• Problem description
Take the entries that follow and return exactly the lines from the one holding "them. The Egyptian" through the one holding "so that they", both included. Nothing else is needed.

───── Task inputs ─────

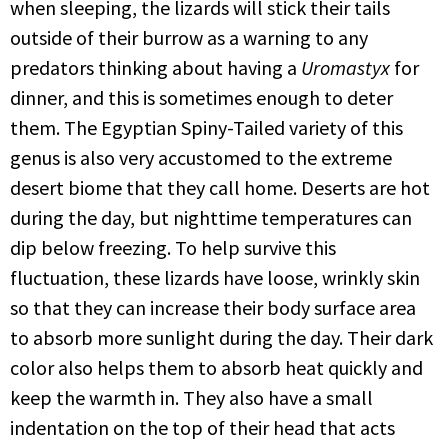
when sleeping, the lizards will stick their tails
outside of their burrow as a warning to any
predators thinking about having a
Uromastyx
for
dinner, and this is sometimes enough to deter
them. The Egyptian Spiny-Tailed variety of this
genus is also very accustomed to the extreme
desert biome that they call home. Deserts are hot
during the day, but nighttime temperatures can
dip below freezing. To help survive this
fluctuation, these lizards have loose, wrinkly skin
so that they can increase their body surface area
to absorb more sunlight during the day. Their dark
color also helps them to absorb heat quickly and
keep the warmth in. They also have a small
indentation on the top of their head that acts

─────
───── Task inputs ─────

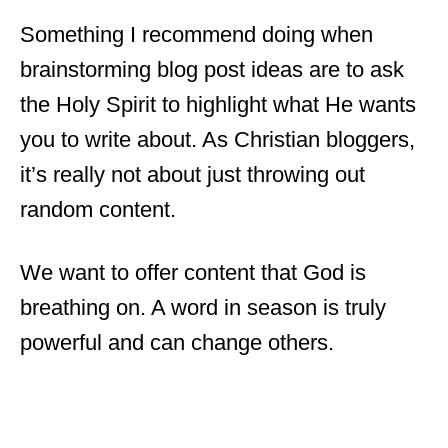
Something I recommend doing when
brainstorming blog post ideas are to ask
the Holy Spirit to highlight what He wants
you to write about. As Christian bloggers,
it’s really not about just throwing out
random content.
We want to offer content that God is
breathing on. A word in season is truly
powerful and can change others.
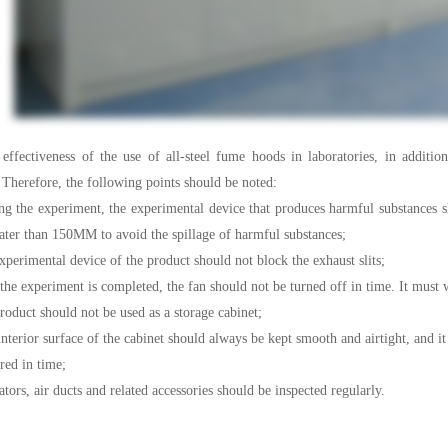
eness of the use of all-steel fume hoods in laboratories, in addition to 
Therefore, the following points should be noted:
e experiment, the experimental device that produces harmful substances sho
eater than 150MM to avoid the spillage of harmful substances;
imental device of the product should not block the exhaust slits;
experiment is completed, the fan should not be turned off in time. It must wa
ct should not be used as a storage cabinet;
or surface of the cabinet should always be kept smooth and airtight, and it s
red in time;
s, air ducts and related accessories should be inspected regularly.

─────

• Reply to the task
them. The Egyptian Spiny-Tailed variety of this
genus is also very accustomed to the extreme
desert biome that they call home. Deserts are hot
during the day, but nighttime temperatures can
dip below freezing. To help survive this
fluctuation, these lizards have loose, wrinkly skin
so that they can increase their body surface area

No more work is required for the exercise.